GO Enrichment Analysis
This tool can be used to investigate candidate variants, or better their corresponding altered genes for a common functional role. For example if you would like to know what is interesting in the zebu cattle in comparison to bison and taurine cattle, you can use this tool. For that approach, first filter all found variants in zebu for zebu-specific variants and afterwards run the GO enrichment test for biological process to see that more variants than expected are in immune response genes. These can then be further investigated.
You will need a GO association file to run this tool. Such a file includes gene names and associated Gene Ontology terms and can be downloaded that from the Gene Ontology web site for various species (http://www.geneontology.org/GO.downloads.annotations.shtml). Download the GO Annotations of the relavant species by clicking on the *.gz link in the table (see figure 30.27). Import the downloaded annotations into the workbench using Import | Standard Import.
Figure 30.27: Download the GO Annotations by clicking on the *.gz link in the table.
You will also need a Gene track for the relevant species (learn more about gene tracks in the Track types section).
To run the GO Enrichment analysis, go to the toolbox:
Toolbox | Resequencing Analysis () | Functional Consequences () | GO Enrichment Analysis ()
First, select the variant track containing the variants to analyse. You then have to specify both the annotation association file and the gene track.
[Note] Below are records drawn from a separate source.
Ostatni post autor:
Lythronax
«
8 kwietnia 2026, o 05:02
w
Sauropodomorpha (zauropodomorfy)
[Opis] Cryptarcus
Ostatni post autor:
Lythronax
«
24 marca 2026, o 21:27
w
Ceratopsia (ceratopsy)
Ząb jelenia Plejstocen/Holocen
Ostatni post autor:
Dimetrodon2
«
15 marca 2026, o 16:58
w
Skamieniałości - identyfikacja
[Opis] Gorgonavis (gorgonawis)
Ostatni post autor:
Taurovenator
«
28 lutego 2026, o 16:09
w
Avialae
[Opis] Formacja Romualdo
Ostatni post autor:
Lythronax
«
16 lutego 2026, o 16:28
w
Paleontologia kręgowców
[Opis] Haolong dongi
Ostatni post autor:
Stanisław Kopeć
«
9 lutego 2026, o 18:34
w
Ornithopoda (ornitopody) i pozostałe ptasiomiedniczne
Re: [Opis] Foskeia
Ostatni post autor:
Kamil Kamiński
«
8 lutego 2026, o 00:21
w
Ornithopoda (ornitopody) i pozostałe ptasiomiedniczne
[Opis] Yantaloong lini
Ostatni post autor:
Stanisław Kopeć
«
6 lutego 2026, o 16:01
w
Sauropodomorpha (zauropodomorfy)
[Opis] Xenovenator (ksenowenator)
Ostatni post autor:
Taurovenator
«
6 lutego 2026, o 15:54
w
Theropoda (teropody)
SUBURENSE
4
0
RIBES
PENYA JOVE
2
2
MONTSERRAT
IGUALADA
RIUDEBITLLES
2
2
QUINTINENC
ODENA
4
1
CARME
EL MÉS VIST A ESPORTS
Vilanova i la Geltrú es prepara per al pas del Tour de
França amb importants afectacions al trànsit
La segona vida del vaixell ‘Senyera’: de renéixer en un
Finally, choose which ontology (cellular component, biological process or molecular function) you would like to test for (see figure 30.28).
Figure 30.28: The GO enrichment settings.
The analysis starts by associating all of the variants from the input variant file with genes in the gene track, based on overlap with the gene annotations.
Next, the Workbench tries to match gene names from the gene (annotation) track with the gene names in the GO association file. Note that the same gene name definition should be used in both files.
Finally, an hypergeometric test is used to identify over-represented GO terms by testing whether some of the GO terms are over-represented in a given gene set, compared to a randomly selected set of genes.
The result is a table with GO terms and the calculated p-value for the candidate variants, as well as a new variant file with annotated GO terms and the corresponding p-value (see figure 30.29). The p-value is the probability of obtaining a test statistic at least as extreme as the one that was actually observed, or in other words how significant (trustworthy) a result is. In case of a small p-value the probability of achieving the same result by chance with the same test statistic is very small.
Figure 30.29: The results of the analysis.
In addition to the p-values, the table lists for each GO term the number and names of the genes that matched, and the number and names of the matched genes that contains at least one variant.